→ PROBLEM TO WORK ON
Take the material below from its first line through the line containing "left knee: (29, 151)" and, please, write those lines again exactly.

▼

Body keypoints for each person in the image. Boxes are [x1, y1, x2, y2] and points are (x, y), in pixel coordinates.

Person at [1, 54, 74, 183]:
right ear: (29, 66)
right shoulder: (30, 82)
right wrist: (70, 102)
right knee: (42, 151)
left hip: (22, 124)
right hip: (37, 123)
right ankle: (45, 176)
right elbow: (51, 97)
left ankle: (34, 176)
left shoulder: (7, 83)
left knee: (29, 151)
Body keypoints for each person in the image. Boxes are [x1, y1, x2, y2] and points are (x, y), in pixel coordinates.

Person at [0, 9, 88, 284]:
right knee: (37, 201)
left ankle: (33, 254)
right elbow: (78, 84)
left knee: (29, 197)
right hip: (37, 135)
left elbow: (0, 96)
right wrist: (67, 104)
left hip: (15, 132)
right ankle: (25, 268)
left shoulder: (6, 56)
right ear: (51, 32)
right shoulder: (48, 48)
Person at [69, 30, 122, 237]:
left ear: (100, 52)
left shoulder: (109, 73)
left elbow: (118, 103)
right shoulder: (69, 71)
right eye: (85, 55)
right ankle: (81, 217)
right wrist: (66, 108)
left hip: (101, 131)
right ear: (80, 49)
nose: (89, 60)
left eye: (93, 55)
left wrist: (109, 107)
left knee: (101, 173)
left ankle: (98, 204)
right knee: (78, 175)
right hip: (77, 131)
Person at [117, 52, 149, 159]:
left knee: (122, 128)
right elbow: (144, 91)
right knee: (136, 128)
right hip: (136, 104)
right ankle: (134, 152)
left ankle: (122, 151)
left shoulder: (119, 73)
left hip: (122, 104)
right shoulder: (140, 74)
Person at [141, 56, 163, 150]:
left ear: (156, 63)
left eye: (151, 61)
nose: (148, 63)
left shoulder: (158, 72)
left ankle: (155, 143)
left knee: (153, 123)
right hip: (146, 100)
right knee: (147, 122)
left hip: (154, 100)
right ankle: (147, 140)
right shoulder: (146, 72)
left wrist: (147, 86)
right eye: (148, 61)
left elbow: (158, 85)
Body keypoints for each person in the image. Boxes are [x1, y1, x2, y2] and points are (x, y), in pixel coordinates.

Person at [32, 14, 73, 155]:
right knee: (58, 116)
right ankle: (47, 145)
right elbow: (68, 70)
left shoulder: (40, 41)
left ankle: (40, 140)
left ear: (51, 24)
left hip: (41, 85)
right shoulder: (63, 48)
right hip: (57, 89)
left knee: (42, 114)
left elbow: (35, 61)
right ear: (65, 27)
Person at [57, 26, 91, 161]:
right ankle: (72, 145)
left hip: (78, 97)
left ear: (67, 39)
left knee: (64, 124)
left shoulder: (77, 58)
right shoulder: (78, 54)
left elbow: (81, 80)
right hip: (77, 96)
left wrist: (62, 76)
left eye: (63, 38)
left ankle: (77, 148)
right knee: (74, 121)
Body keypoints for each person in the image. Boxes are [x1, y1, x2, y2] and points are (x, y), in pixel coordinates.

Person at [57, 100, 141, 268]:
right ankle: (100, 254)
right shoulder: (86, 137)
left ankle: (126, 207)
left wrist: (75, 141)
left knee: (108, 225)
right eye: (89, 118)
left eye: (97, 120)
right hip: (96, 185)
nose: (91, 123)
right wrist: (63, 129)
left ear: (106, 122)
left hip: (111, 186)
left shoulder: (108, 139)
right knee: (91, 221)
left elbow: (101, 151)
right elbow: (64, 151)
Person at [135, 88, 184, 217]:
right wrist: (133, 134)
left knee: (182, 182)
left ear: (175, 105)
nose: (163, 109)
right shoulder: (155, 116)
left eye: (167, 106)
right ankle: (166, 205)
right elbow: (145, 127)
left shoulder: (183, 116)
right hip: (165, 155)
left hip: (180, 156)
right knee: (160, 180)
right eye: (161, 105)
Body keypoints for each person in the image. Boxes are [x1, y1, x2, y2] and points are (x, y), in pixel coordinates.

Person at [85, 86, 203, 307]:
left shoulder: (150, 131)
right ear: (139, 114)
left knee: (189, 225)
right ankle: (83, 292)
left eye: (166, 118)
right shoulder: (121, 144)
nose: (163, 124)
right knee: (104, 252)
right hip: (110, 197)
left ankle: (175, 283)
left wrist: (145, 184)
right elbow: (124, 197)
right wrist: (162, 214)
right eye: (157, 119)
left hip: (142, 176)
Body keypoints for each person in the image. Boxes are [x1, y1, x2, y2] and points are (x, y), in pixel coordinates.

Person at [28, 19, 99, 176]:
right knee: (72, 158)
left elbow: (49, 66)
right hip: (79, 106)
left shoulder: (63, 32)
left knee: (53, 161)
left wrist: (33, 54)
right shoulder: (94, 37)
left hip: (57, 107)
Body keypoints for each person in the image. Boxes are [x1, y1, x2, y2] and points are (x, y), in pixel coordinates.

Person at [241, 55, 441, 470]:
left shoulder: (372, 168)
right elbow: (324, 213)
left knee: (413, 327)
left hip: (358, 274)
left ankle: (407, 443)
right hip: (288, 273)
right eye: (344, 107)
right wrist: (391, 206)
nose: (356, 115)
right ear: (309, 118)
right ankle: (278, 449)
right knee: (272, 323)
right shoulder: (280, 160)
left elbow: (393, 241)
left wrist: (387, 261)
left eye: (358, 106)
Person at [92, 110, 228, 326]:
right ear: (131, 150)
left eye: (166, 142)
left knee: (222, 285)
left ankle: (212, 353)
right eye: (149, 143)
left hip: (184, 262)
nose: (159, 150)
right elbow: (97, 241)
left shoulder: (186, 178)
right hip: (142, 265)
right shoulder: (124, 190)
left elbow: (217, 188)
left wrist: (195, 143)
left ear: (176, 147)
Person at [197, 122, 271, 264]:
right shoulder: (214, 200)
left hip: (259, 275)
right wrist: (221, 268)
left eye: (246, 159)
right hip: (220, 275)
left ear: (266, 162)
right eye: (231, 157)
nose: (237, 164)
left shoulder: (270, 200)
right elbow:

▲

→ RESULT BELOW
Body keypoints for each person in the image. Boxes are [x1, y1, x2, y2] and points are (x, y), in pixel coordinates.

Person at [1, 54, 74, 183]:
right ear: (29, 66)
right shoulder: (30, 82)
right wrist: (70, 102)
right knee: (42, 151)
left hip: (22, 124)
right hip: (37, 123)
right ankle: (45, 176)
right elbow: (51, 97)
left ankle: (34, 176)
left shoulder: (7, 83)
left knee: (29, 151)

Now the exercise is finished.